§ **Data to examine**

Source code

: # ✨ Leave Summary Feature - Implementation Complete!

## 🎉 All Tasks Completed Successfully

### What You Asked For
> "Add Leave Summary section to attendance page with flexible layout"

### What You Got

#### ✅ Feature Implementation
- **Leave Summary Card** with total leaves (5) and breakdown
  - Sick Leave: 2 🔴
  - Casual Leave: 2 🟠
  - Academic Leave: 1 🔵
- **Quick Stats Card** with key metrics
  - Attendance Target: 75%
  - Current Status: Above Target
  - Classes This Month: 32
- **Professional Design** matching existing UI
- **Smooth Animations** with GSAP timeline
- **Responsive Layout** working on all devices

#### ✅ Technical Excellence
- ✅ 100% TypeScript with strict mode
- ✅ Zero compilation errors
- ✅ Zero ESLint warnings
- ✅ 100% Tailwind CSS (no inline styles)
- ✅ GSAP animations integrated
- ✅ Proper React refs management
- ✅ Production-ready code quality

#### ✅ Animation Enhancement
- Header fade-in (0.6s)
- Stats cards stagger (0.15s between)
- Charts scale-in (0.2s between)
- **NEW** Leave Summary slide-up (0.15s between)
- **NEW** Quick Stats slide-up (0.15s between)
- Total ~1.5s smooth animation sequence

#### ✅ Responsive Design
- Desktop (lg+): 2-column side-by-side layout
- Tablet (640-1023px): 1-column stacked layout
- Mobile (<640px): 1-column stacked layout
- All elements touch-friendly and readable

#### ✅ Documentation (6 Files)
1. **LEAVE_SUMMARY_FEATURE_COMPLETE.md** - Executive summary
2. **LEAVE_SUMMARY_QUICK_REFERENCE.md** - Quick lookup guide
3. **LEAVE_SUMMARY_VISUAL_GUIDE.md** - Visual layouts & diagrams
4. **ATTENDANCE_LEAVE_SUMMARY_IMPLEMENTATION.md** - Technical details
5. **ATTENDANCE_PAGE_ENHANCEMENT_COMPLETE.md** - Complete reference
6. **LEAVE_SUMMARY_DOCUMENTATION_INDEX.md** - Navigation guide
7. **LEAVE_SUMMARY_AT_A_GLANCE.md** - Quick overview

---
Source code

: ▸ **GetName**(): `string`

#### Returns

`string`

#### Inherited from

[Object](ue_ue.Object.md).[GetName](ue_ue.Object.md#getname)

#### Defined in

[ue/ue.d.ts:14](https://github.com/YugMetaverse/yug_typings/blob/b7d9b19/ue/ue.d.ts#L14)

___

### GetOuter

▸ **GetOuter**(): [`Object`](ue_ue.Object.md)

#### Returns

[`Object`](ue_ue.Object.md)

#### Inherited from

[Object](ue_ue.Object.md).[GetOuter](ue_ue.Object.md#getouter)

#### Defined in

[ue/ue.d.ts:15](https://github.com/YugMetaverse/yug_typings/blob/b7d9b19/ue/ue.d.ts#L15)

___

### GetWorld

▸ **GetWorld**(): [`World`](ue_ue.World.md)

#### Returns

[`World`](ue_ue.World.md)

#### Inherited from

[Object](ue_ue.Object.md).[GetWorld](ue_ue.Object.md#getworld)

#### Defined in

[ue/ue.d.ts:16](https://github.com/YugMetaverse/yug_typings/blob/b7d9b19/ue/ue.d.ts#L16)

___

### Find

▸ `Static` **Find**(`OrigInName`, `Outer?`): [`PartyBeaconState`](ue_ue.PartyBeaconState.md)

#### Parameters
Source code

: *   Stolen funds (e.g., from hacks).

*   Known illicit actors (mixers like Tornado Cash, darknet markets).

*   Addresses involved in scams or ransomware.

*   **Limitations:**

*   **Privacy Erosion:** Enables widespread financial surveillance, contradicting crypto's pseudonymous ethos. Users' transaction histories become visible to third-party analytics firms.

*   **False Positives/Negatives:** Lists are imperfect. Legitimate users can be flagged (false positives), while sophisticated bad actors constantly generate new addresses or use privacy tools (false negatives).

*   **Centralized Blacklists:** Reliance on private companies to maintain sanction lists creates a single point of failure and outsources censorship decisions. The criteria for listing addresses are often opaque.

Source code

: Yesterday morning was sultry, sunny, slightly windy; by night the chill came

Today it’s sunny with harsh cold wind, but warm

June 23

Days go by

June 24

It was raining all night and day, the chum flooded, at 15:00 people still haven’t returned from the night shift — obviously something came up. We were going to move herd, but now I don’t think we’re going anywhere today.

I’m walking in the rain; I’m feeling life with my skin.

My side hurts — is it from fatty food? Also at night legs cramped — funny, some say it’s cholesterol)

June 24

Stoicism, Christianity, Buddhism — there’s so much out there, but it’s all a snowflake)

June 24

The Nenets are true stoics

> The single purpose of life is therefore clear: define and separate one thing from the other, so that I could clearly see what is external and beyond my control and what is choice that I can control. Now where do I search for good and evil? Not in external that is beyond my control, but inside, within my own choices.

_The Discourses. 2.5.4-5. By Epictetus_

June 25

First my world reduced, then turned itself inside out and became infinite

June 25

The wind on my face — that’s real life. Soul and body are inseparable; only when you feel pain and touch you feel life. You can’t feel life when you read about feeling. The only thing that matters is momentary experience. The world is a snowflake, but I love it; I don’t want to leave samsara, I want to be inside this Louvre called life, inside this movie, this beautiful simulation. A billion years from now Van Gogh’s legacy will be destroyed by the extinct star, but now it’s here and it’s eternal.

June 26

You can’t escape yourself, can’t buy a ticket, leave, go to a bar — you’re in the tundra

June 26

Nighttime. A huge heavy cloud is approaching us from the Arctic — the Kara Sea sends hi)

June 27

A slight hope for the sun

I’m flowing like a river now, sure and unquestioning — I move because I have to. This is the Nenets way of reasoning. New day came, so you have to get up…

§ **Requirement**
Reproduce every line of the records above word for word.

§ **Response to the exercise**
Source code

: # ✨ Leave Summary Feature - Implementation Complete!

## 🎉 All Tasks Completed Successfully

### What You Asked For
> "Add Leave Summary section to attendance page with flexible layout"

### What You Got

#### ✅ Feature Implementation
- **Leave Summary Card** with total leaves (5) and breakdown
  - Sick Leave: 2 🔴
  - Casual Leave: 2 🟠
  - Academic Leave: 1 🔵
- **Quick Stats Card** with key metrics
  - Attendance Target: 75%
  - Current Status: Above Target
  - Classes This Month: 32
- **Professional Design** matching existing UI
- **Smooth Animations** with GSAP timeline
- **Responsive Layout** working on all devices

#### ✅ Technical Excellence
- ✅ 100% TypeScript with strict mode
- ✅ Zero compilation errors
- ✅ Zero ESLint warnings
- ✅ 100% Tailwind CSS (no inline styles)
- ✅ GSAP animations integrated
- ✅ Proper React refs management
- ✅ Production-ready code quality

#### ✅ Animation Enhancement
- Header fade-in (0.6s)
- Stats cards stagger (0.15s between)
- Charts scale-in (0.2s between)
- **NEW** Leave Summary slide-up (0.15s between)
- **NEW** Quick Stats slide-up (0.15s between)
- Total ~1.5s smooth animation sequence

#### ✅ Responsive Design
- Desktop (lg+): 2-column side-by-side layout
- Tablet (640-1023px): 1-column stacked layout
- Mobile (<640px): 1-column stacked layout
- All elements touch-friendly and readable

#### ✅ Documentation (6 Files)
1. **LEAVE_SUMMARY_FEATURE_COMPLETE.md** - Executive summary
2. **LEAVE_SUMMARY_QUICK_REFERENCE.md** - Quick lookup guide
3. **LEAVE_SUMMARY_VISUAL_GUIDE.md** - Visual layouts & diagrams
4. **ATTENDANCE_LEAVE_SUMMARY_IMPLEMENTATION.md** - Technical details
5. **ATTENDANCE_PAGE_ENHANCEMENT_COMPLETE.md** - Complete reference
6. **LEAVE_SUMMARY_DOCUMENTATION_INDEX.md** - Navigation guide
7. **LEAVE_SUMMARY_AT_A_GLANCE.md** - Quick overview

---
Source code

: ▸ **GetName**(): `string`

#### Returns

`string`

#### Inherited from

[Object](ue_ue.Object.md).[GetName](ue_ue.Object.md#getname)

#### Defined in

[ue/ue.d.ts:14](https://github.com/YugMetaverse/yug_typings/blob/b7d9b19/ue/ue.d.ts#L14)

___

### GetOuter

▸ **GetOuter**(): [`Object`](ue_ue.Object.md)

#### Returns

[`Object`](ue_ue.Object.md)

#### Inherited from

[Object](ue_ue.Object.md).[GetOuter](ue_ue.Object.md#getouter)

#### Defined in

[ue/ue.d.ts:15](https://github.com/YugMetaverse/yug_typings/blob/b7d9b19/ue/ue.d.ts#L15)

___

### GetWorld

▸ **GetWorld**(): [`World`](ue_ue.World.md)

#### Returns

[`World`](ue_ue.World.md)

#### Inherited from

[Object](ue_ue.Object.md).[GetWorld](ue_ue.Object.md#getworld)

#### Defined in

[ue/ue.d.ts:16](https://github.com/YugMetaverse/yug_typings/blob/b7d9b19/ue/ue.d.ts#L16)

___

### Find

▸ `Static` **Find**(`OrigInName`, `Outer?`): [`PartyBeaconState`](ue_ue.PartyBeaconState.md)

#### Parameters
Source code

: *   Stolen funds (e.g., from hacks).

*   Known illicit actors (mixers like Tornado Cash, darknet markets).

*   Addresses involved in scams or ransomware.

*   **Limitations:**

*   **Privacy Erosion:** Enables widespread financial surveillance, contradicting crypto's pseudonymous ethos. Users' transaction histories become visible to third-party analytics firms.

*   **False Positives/Negatives:** Lists are imperfect. Legitimate users can be flagged (false positives), while sophisticated bad actors constantly generate new addresses or use privacy tools (false negatives).

*   **Centralized Blacklists:** Reliance on private companies to maintain sanction lists creates a single point of failure and outsources censorship decisions. The criteria for listing addresses are often opaque.

Source code

: Yesterday morning was sultry, sunny, slightly windy; by night the chill came

Today it’s sunny with harsh cold wind, but warm

June 23

Days go by

June 24

It was raining all night and day, the chum flooded, at 15:00 people still haven’t returned from the night shift — obviously something came up. We were going to move herd, but now I don’t think we’re going anywhere today.

I’m walking in the rain; I’m feeling life with my skin.

My side hurts — is it from fatty food? Also at night legs cramped — funny, some say it’s cholesterol)

June 24

Stoicism, Christianity, Buddhism — there’s so much out there, but it’s all a snowflake)

June 24

The Nenets are true stoics

> The single purpose of life is therefore clear: define and separate one thing from the other, so that I could clearly see what is external and beyond my control and what is choice that I can control. Now where do I search for good and evil? Not in external that is beyond my control, but inside, within my own choices.

_The Discourses. 2.5.4-5. By Epictetus_

June 25

First my world reduced, then turned itself inside out and became infinite

June 25

The wind on my face — that’s real life. Soul and body are inseparable; only when you feel pain and touch you feel life. You can’t feel life when you read about feeling. The only thing that matters is momentary experience. The world is a snowflake, but I love it; I don’t want to leave samsara, I want to be inside this Louvre called life, inside this movie, this beautiful simulation. A billion years from now Van Gogh’s legacy will be destroyed by the extinct star, but now it’s here and it’s eternal.

June 26

You can’t escape yourself, can’t buy a ticket, leave, go to a bar — you’re in the tundra

June 26

Nighttime. A huge heavy cloud is approaching us from the Arctic — the Kara Sea sends hi)

June 27

A slight hope for the sun

I’m flowing like a river now, sure and unquestioning — I move because I have to. This is the Nenets way of reasoning. New day came, so you have to get up…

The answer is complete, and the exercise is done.